Embora se saiba que o solo lunar contém pegadas de astronautas e uma variedade de equipamentos deixados pelas missões Apollo, poucos conhecem a história incomum de Eugene Shoemaker.
Ele era um geólogo americano cujas cinzas foram transportadas para o Lua. Isto, portanto, fez dele o único homem “enterrado” no nosso satélite. Você sabia sobre isso?
Eugene Shoemaker foi o único homem a ter suas cinzas espalhadas pela Lua – Imagem: Elena11/Shutterstock
A vida e o legado de Eugene Shoemaker
Nasceu em Los Angelesem 1928, Eugene Shoemaker, carinhosamente apelidado de ‘Gene’, foi um dos fundadores da ciência planetária.
Formado em Geologia pela Universidade de Princeton, seu intenso estudo da cratera Barringer, no Arizona, o levou a trabalhar com o NASA nas missões Lunar Ranger, investigando as inúmeras crateras causadas por impactos de meteoritos na Lua.
Além de contribuir para o estudo da astrogeologia, Shoemaker fundou o Programa de Pesquisa Astrogeológica do US Geological Survey em 1961 e desempenhou um papel fundamental na descoberta de diversas famílias de asteroides, incluindo os famosos asteroides Apolo.

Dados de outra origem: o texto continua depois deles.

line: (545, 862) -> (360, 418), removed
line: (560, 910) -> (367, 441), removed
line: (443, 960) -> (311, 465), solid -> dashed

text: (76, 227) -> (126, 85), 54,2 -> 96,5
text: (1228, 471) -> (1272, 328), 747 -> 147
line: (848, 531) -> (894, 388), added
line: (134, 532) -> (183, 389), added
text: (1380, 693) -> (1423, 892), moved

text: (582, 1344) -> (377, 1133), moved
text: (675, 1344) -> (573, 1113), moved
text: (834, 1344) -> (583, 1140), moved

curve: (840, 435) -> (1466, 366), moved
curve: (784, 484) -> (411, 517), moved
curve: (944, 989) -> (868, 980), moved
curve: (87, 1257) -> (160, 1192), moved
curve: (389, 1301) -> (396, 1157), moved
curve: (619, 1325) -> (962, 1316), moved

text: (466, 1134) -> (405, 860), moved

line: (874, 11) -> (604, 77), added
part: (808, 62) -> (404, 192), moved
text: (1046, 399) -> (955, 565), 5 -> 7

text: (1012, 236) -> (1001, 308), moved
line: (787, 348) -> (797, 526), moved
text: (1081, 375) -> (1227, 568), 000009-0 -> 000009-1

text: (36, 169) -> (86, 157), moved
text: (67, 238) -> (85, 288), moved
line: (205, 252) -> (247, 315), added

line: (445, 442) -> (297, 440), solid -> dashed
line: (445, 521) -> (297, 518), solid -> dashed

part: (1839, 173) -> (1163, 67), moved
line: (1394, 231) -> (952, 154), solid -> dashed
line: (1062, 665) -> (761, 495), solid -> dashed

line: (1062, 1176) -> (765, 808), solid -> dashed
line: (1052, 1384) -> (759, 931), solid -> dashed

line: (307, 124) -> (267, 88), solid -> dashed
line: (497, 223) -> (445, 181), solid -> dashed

Cometa Shoemaker-Levy 9 e a viagem à Lua
Em 1993, uma conquista significativa marcou a carreira de Eugene Shoemaker.
Junto com sua esposa Carolyn e o astrônomo David Levy, ele descobriu o cometa Shoemaker-Levy 9, que ficou famoso por colidir com Júpiter em 1994. Esta descoberta fez dele um nome reconhecido na astrogeologia.
Apesar de seu desejo de ser o primeiro geólogo a caminhar na Lua durante a missão Apollo, Shoemaker foi impedido de fazê-lo por uma doença nas glândulas supra-renais. No entanto, isso não impediu a sua viagem final ao satélite natural da Terra.
Após sua morte, ocorrida em 18 de julho de 1997, suas cinzas foram encerradas em uma pequena cápsula e transportadas na sonda Lunar Prospector.
A ‘jornada’ de Shoemaker terminou com as suas cinzas espalhadas no pólo sul da Lua em 31 de julho de 1999.
O único ‘túmulo’ na Lua
Eugene Shoemaker continua sendo o único ser humano a ter seus restos mortais depositados na Lua.
A sua cápsula contém registos do último cometa que ele e a sua esposa observaram (Cometa Hale-Bopp), imagens da cratera Barringer, à qual dedicou grande parte dos seus estudos, e uma citação de ‘Romeu e Julieta’ de Shakespeare, em alusão ao seu conexão com a eternidade do cosmos.
Este foi um tributo à sua busca para compreender o impacto da crateras na Terraem outros planetas do sistema solar e na Lua.
Em homenagem ao seu trabalho, a sonda espacial Near Earth Asteroid Rendezvous (NEAR) foi renomeada em sua homenagem para ‘NEAR Shoemaker’.
A sua história serve como um lembrete do nosso impulso inato de explorar o desconhecido e deixar a nossa marca, não só na Terra, mas também no mundo. estrelas.